Instructions to follow =
Look through the material that follows and show every line with the string "workflows".
□ □ □ □
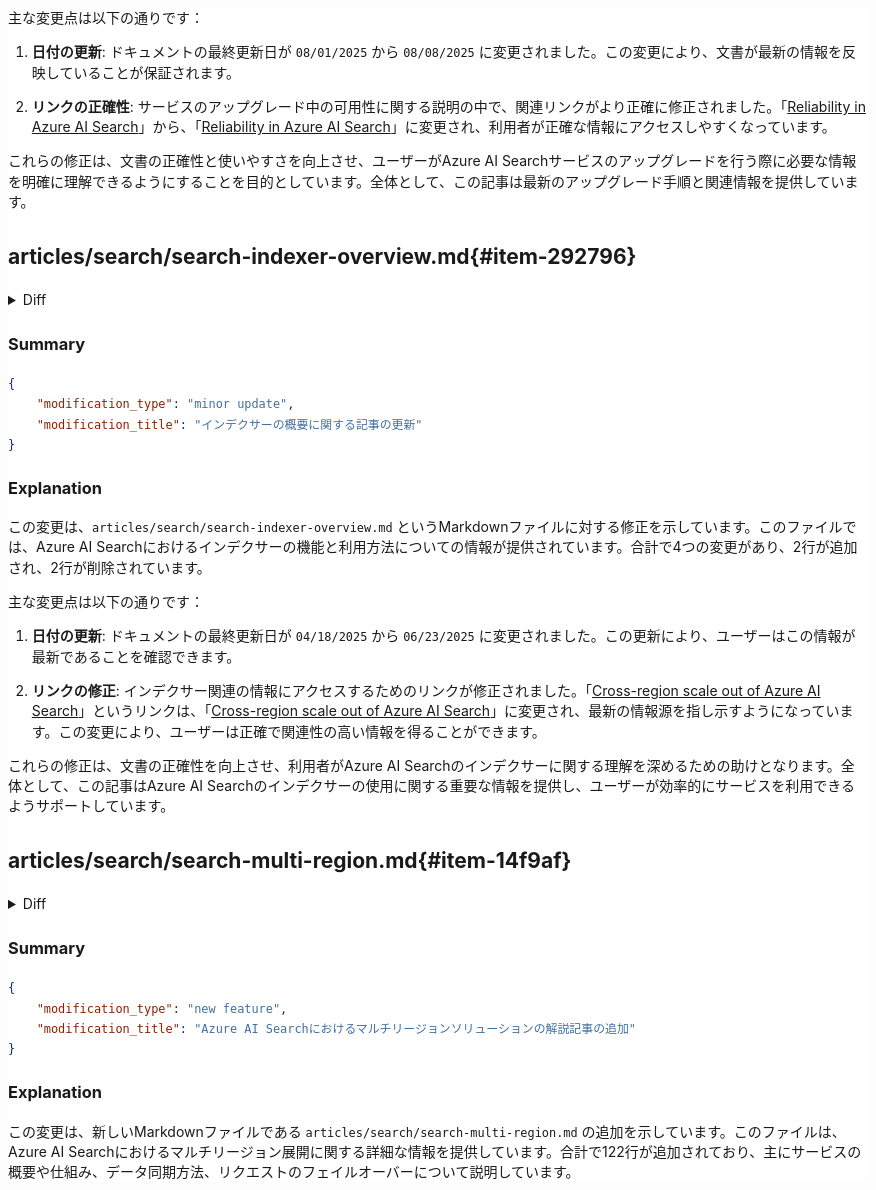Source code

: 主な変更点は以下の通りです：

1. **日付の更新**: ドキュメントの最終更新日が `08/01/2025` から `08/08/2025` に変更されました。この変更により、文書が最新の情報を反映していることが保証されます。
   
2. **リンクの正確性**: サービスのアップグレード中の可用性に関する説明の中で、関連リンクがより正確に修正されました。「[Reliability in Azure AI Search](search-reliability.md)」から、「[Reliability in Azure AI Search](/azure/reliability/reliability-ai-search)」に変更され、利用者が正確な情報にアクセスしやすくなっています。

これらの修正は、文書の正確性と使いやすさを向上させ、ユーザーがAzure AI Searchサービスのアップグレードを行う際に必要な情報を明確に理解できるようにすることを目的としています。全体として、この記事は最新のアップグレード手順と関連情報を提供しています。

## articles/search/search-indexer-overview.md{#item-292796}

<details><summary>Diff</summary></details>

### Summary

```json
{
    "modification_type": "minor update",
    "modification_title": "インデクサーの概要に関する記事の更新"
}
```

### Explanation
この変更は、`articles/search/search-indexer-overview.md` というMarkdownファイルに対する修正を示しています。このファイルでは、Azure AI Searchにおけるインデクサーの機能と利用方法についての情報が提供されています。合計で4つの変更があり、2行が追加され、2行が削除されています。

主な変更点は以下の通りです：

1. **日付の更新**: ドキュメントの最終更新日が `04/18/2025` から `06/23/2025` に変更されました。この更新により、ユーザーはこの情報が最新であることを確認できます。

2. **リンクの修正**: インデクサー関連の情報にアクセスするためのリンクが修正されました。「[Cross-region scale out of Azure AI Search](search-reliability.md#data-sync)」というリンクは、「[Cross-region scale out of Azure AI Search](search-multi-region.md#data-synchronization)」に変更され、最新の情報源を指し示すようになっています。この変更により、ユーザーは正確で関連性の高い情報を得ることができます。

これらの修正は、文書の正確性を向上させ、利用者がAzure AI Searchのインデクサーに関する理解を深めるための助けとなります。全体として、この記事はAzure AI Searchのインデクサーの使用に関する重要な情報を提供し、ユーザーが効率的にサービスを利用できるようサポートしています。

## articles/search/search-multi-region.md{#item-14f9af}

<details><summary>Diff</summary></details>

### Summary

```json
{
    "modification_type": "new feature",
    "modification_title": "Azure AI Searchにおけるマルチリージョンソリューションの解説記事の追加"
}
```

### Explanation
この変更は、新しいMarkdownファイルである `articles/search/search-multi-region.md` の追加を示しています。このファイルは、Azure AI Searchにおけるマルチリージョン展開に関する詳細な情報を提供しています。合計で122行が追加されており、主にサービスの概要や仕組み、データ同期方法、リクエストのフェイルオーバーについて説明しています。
□ □ □ □
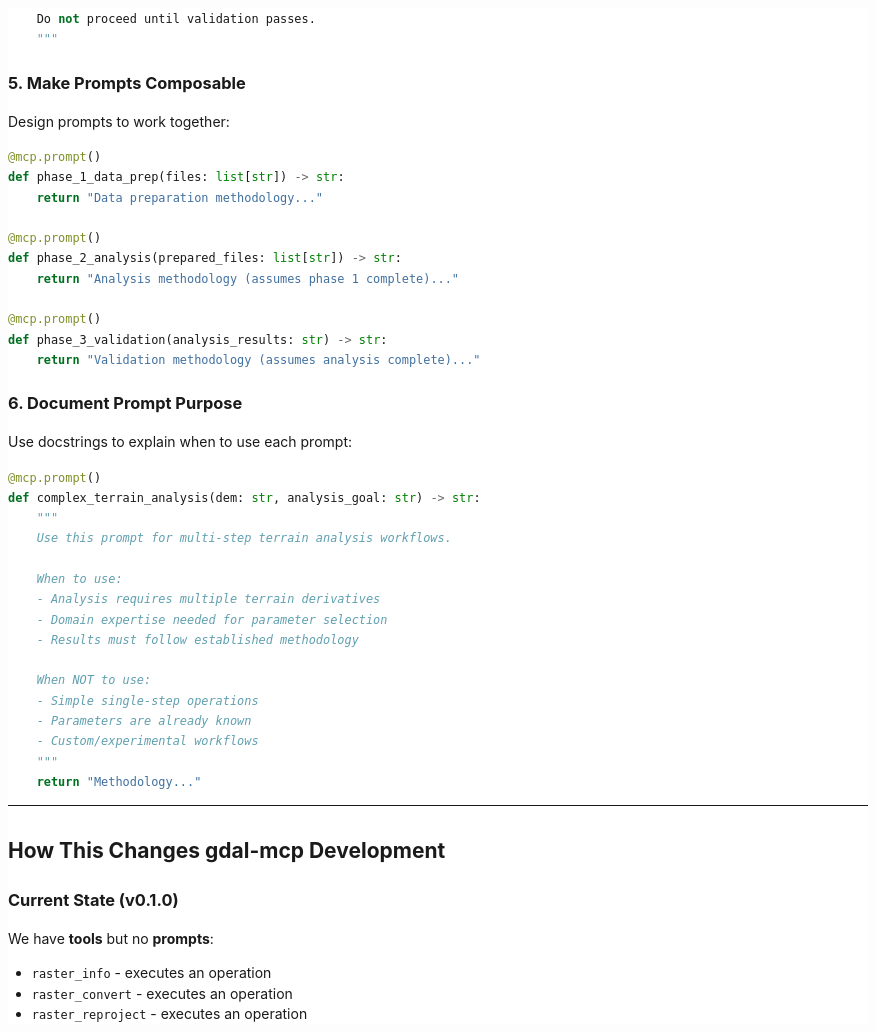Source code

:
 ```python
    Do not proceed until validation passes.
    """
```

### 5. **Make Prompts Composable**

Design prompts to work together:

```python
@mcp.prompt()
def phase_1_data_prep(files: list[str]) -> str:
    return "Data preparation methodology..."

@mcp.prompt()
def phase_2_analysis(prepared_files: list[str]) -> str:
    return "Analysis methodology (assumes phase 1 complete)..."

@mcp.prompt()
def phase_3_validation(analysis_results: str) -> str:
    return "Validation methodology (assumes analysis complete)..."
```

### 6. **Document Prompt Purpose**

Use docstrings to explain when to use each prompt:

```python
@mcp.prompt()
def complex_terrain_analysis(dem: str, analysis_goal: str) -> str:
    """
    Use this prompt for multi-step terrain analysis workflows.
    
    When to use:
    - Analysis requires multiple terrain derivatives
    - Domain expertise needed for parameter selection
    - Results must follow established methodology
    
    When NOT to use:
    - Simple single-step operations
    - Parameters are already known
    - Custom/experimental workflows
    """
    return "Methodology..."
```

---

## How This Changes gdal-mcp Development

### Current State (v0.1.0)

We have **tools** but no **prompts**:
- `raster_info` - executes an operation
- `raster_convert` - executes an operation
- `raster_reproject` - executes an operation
□ □ □ □
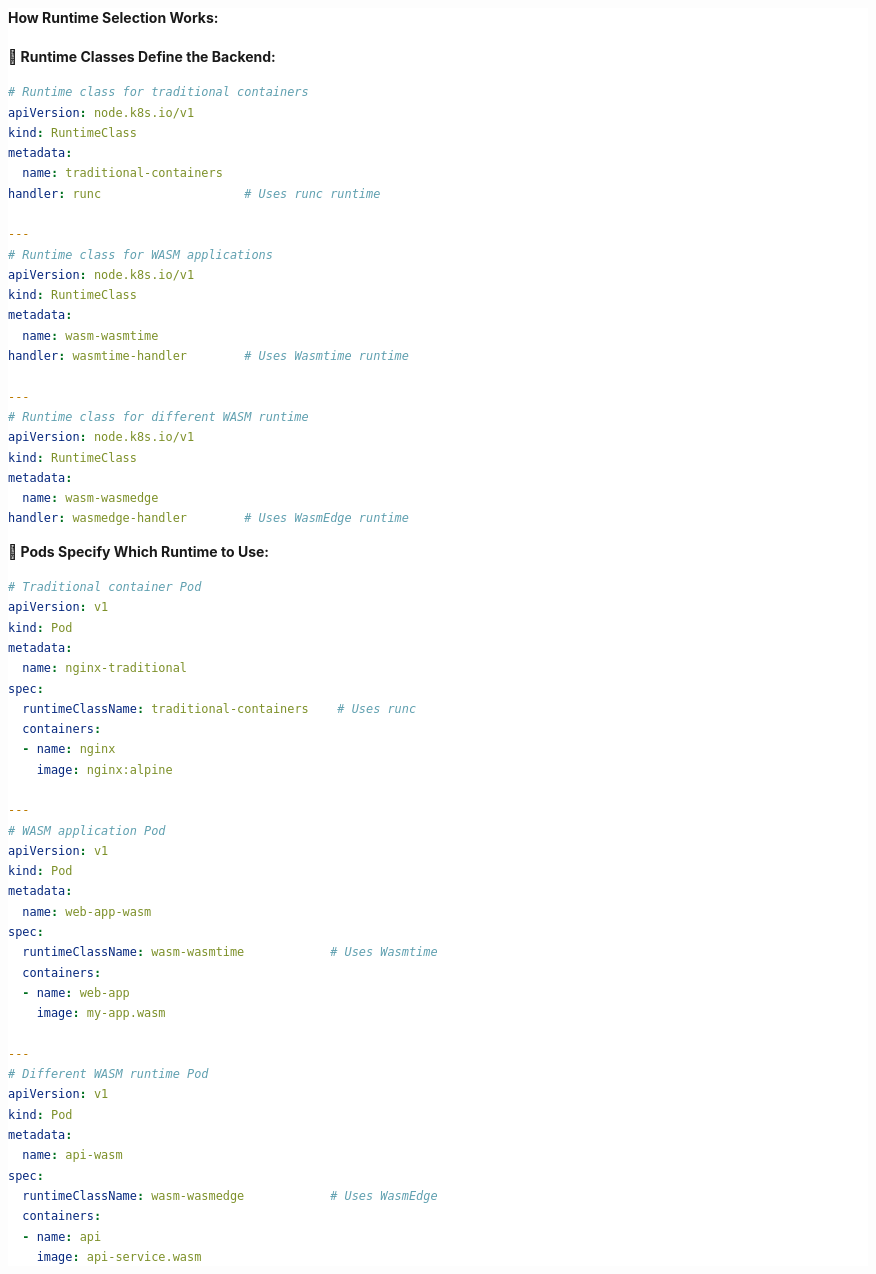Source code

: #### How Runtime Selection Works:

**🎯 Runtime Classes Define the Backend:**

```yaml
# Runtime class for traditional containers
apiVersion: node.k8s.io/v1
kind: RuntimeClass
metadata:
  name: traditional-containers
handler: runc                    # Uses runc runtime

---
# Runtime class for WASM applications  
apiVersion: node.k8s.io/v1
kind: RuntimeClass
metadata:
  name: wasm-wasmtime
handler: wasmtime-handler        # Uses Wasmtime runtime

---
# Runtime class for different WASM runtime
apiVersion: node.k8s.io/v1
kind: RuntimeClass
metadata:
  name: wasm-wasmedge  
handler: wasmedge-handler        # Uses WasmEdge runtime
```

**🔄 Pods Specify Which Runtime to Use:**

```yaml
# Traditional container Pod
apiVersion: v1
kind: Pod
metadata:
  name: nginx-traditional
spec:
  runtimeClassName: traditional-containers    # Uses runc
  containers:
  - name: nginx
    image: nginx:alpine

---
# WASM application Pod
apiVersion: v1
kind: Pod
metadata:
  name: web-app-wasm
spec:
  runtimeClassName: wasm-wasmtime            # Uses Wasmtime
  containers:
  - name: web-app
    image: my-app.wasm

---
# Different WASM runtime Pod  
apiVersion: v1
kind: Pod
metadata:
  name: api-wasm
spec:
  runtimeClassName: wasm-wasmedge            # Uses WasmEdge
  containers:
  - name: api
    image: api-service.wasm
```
□ □ □ □
Response to the exercise =
    Use this prompt for multi-step terrain analysis workflows.
    - Custom/experimental workflows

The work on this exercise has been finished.